Jason Lee along with other Methodist missionaries built the Willamette Mission on the shore of the Willamette River in 1834, thus establishing the first mission for Native Americans in the West. Ghost structures now identify the location near Mission Lake. In 1841, during the Great Reinforcement, fifty-two skilled people arrived and the mission moved to Chemeketa (now Salem) where water power from Mill Creek could run a mill race for finished lumber. Today, the Mission Mill Museum in Salem has remaining buildings and displays.
The missionary circuit riders spread news of Oregon Country on trips east and encouraged settlers to come west. Here, the first and second train of immigrants on the Oregon Trail used the land for mission farms. 1842, Missionary Doctor Elijah White led the first 100 immigrants into the Willamette Valley. The Hewitt's were among them. They bought land across river from here, and led the next train in fall of 1843 before Barlow Pass was opened. On that train was their kin, the Matheny's, who bought cabins and land from the missionaries on both sides of the river here in the spring of 1844. The previous winter, the Applegate's wintered over in the Mission cabins here before moving southward.

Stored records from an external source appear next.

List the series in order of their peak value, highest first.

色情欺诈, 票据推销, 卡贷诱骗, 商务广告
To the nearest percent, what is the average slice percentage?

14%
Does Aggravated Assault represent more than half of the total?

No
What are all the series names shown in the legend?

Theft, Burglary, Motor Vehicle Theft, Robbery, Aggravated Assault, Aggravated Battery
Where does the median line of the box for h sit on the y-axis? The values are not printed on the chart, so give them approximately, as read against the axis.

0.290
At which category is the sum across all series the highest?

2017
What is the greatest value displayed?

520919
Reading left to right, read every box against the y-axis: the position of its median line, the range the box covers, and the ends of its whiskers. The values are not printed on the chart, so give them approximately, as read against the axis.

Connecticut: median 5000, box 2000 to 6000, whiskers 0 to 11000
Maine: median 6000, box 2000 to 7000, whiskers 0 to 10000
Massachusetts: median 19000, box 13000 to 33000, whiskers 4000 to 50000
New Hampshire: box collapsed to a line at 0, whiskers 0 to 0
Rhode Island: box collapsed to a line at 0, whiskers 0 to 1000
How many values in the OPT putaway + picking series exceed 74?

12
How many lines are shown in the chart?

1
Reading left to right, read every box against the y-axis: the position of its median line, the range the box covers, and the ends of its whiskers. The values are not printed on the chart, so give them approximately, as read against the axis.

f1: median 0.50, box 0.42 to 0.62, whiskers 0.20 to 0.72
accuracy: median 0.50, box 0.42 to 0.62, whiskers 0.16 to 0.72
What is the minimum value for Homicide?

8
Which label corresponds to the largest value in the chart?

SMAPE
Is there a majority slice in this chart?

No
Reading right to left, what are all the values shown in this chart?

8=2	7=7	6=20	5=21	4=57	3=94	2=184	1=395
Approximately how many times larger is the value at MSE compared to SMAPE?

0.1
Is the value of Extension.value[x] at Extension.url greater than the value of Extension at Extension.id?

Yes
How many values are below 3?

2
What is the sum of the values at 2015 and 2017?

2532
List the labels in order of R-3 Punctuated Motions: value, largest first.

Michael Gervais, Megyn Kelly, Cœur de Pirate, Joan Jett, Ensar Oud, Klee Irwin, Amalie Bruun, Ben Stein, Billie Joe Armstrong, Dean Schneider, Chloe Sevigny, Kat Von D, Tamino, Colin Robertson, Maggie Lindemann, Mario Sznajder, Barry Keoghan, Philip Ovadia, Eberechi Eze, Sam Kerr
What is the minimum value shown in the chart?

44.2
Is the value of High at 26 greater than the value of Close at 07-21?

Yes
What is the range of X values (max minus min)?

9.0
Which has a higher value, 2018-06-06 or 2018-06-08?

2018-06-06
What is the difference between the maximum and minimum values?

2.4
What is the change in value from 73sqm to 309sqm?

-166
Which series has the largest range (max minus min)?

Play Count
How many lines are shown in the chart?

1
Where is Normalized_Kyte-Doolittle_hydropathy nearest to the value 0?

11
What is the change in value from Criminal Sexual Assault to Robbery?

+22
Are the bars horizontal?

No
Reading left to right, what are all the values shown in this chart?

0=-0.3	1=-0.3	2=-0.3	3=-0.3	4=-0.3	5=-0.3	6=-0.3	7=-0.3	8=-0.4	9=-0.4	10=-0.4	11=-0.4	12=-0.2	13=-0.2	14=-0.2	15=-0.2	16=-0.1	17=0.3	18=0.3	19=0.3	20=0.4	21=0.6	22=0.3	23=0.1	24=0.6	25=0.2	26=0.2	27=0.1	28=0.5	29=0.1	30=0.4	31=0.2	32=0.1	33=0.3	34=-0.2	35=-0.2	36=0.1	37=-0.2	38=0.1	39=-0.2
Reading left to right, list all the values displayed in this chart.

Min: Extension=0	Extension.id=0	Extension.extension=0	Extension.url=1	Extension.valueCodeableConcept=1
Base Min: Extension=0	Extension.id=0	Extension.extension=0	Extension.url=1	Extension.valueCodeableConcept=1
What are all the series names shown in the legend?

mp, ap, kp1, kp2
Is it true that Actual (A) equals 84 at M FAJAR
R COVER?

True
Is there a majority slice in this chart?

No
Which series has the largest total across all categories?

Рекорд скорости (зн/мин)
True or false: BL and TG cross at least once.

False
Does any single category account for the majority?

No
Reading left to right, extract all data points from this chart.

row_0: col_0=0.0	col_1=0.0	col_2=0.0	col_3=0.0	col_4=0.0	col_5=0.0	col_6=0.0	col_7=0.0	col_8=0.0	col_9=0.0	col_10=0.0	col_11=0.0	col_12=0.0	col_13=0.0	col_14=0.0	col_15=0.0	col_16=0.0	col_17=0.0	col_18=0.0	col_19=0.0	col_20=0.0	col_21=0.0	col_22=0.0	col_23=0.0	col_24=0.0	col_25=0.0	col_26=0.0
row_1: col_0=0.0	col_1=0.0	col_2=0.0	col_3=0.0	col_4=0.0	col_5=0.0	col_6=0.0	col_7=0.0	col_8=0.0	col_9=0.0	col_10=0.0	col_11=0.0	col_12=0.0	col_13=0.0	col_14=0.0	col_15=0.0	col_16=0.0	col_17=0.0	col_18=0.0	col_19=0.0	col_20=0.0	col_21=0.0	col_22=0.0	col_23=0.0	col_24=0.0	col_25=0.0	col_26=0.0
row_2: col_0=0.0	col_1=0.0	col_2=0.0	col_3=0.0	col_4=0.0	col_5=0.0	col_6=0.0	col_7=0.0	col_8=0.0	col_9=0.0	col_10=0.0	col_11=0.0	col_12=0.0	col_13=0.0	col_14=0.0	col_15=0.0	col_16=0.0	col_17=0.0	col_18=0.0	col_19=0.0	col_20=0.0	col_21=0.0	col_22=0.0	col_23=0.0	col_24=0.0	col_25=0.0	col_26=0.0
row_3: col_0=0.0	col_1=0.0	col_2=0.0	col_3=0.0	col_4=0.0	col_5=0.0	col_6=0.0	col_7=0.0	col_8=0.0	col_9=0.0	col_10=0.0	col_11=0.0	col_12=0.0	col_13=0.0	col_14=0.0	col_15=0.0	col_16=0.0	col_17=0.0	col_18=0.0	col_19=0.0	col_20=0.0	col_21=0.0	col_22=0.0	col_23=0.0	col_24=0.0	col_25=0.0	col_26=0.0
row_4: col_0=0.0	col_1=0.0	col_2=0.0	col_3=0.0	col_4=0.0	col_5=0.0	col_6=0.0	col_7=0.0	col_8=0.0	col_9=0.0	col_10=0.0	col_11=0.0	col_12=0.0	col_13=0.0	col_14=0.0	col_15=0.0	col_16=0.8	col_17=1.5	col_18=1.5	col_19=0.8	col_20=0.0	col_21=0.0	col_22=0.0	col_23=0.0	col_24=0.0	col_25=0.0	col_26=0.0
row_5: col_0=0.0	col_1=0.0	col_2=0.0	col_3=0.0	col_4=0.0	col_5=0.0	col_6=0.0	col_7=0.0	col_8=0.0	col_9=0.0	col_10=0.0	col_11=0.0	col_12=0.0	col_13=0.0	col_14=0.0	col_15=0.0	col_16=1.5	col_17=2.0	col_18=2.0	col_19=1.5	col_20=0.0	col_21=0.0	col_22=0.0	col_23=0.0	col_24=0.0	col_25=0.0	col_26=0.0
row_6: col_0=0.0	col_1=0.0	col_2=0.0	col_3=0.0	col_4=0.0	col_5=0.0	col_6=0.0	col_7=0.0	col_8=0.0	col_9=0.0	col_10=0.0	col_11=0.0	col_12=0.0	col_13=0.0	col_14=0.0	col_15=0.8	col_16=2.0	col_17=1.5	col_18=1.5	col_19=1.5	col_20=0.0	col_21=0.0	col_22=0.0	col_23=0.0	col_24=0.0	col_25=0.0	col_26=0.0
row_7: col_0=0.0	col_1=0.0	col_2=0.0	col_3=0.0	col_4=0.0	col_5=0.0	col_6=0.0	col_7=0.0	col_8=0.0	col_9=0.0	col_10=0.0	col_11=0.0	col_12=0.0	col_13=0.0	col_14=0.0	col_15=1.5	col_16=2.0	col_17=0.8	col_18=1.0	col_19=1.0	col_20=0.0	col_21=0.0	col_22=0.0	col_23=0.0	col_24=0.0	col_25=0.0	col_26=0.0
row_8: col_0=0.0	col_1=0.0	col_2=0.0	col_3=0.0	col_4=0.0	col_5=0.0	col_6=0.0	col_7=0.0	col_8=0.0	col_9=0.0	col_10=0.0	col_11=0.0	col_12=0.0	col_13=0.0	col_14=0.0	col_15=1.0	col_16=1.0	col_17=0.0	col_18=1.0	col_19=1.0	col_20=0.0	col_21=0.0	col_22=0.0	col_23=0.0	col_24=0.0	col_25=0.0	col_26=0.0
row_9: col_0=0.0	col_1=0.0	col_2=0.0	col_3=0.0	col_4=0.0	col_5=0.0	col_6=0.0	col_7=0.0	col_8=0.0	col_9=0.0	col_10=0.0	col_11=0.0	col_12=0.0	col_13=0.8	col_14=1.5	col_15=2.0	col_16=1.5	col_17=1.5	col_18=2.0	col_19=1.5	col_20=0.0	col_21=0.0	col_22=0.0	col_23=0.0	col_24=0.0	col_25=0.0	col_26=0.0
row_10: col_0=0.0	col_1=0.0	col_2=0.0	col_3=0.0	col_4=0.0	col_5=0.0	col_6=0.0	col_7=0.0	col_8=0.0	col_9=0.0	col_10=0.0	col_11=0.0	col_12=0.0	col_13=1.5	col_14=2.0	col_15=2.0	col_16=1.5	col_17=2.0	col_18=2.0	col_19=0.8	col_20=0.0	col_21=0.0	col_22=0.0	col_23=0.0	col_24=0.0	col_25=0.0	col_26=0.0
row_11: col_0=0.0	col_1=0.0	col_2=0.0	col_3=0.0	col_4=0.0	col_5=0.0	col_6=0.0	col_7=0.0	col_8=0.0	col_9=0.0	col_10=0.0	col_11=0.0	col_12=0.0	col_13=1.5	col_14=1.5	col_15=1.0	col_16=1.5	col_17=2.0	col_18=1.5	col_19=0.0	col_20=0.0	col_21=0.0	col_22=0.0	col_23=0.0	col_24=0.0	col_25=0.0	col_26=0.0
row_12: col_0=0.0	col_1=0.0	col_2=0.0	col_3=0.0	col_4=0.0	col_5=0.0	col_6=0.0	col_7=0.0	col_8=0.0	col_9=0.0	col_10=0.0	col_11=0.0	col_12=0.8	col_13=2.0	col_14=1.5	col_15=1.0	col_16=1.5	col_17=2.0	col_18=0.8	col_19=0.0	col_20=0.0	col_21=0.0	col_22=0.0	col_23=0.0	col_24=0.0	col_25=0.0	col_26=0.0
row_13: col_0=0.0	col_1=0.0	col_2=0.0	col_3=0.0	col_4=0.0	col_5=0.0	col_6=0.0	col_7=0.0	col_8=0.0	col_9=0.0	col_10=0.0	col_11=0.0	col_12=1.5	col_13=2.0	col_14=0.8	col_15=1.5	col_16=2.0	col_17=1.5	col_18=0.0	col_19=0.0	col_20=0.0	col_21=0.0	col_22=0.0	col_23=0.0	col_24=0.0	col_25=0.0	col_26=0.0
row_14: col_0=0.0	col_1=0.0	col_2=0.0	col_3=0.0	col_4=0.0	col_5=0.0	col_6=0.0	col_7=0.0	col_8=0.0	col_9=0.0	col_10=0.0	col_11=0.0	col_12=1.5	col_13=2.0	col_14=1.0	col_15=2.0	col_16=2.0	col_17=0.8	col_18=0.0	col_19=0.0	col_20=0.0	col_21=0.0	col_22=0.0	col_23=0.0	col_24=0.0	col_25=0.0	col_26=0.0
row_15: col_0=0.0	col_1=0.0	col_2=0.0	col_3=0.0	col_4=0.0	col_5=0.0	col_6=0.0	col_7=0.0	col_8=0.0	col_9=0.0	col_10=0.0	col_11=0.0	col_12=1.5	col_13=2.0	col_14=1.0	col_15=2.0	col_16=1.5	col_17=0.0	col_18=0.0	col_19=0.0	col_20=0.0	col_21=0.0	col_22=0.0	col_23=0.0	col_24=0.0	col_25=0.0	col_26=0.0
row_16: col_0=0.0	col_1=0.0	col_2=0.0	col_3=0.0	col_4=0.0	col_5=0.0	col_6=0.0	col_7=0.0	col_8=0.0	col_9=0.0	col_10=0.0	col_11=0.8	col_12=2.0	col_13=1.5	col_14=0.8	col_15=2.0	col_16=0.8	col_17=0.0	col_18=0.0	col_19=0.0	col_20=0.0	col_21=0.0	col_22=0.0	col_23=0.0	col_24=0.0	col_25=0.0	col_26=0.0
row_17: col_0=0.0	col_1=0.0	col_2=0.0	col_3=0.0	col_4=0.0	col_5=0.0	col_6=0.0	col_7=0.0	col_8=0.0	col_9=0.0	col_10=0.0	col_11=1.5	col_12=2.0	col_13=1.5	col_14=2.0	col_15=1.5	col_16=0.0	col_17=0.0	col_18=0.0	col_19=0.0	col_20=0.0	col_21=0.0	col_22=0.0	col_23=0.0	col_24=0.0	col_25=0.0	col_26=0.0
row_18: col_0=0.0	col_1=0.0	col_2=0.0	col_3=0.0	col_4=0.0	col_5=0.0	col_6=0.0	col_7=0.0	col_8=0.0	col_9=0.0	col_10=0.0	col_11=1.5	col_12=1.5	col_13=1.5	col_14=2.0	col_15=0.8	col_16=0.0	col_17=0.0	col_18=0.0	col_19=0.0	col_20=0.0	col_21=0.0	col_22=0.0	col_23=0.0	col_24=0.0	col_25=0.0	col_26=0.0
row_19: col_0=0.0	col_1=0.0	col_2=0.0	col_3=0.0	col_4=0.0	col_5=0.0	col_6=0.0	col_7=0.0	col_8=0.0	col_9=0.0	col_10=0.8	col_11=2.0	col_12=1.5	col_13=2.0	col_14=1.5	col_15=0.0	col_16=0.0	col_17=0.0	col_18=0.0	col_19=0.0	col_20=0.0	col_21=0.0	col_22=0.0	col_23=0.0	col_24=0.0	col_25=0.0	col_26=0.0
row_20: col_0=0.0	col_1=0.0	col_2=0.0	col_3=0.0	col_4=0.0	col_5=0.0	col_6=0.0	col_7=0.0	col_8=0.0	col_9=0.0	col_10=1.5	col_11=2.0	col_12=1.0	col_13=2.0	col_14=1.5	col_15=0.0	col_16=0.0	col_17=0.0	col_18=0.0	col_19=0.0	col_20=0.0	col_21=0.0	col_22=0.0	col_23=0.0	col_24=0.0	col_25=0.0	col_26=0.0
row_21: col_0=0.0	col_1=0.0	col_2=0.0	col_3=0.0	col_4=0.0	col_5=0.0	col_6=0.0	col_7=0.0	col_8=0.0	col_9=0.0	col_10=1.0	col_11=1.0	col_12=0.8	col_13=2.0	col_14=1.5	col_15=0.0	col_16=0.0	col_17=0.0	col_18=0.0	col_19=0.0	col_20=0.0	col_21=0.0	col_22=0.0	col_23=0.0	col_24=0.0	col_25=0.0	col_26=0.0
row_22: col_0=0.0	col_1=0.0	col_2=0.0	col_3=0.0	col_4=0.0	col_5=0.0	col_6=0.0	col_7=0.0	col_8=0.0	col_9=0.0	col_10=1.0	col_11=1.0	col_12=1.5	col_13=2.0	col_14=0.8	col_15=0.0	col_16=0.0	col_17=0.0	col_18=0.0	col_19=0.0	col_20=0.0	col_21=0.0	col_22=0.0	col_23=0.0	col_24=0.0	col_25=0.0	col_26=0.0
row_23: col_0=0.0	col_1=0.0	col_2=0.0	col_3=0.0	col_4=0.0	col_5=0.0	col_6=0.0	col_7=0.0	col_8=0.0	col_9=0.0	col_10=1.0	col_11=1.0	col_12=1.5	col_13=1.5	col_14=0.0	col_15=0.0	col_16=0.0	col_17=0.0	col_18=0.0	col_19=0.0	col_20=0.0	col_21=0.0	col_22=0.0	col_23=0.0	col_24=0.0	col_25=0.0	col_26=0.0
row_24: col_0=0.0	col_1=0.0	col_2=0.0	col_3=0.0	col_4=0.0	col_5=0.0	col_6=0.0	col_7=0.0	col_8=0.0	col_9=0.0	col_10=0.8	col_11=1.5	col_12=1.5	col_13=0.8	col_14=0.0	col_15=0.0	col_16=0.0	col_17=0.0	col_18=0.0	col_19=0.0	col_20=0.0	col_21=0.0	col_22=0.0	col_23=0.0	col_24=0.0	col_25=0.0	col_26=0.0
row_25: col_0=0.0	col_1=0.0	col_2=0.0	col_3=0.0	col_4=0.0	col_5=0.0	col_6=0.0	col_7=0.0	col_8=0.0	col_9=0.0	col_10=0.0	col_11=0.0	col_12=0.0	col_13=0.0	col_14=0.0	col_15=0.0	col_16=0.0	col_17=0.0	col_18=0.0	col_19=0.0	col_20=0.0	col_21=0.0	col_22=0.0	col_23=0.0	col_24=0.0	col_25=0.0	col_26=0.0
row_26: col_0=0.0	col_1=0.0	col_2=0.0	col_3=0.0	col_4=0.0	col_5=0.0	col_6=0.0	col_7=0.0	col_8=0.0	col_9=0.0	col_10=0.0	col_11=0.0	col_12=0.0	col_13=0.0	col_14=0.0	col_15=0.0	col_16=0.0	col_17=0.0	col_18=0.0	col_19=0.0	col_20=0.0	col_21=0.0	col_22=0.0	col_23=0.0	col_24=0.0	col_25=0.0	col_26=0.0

The Mission Store at Chemeketa provided goods along with Willamette Falls (Oregon City) and French- Canadian Champoeg. Willamette University was the first in the west founded by Reverand Jason Lee. The Missionaries were active in the formation of a joint American enterprise, The American Cattle Company and the Oregon Territory provisional government of 1846. Thus became federal proclamation, separation of land from Great Britain, this region known as the Yamhill District of the Oregon Territory.